*Your objective*
Each entry below should be restated word for word, without any picture it contains.

Data START

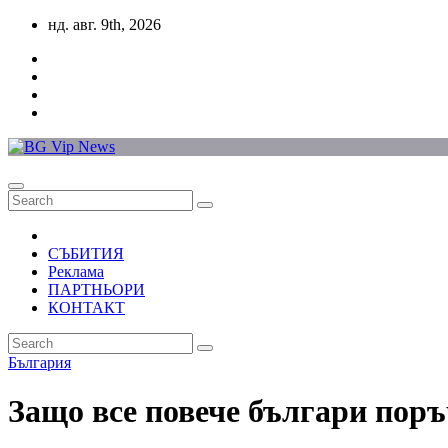
Skip
нд. авг. 9th, 2026
to
content
СЪБИТИЯ
Реклама
ПАРТНЬОРИ
КОНТАКТ
България
Защо все повече българи пор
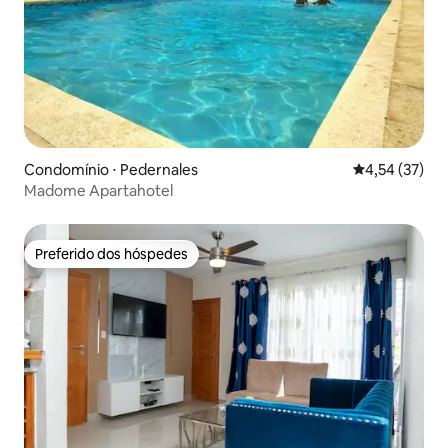
Condomínio ⋅ Pedernales
4,54 de uma a
4,54 (37)
Madome Apartahotel
Preferido dos hóspedes
Preferido dos hóspedes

Data END

*Finished task*
Skip
нд. авг. 9th, 2026
to
content
СЪБИТИЯ
Реклама
ПАРТНЬОРИ
КОНТАКТ
България
Защо все повече българи пор
Condomínio ⋅ Pedernales
4,54 de uma a
4,54 (37)
Madome Apartahotel
Preferido dos hóspedes
Preferido dos hóspedes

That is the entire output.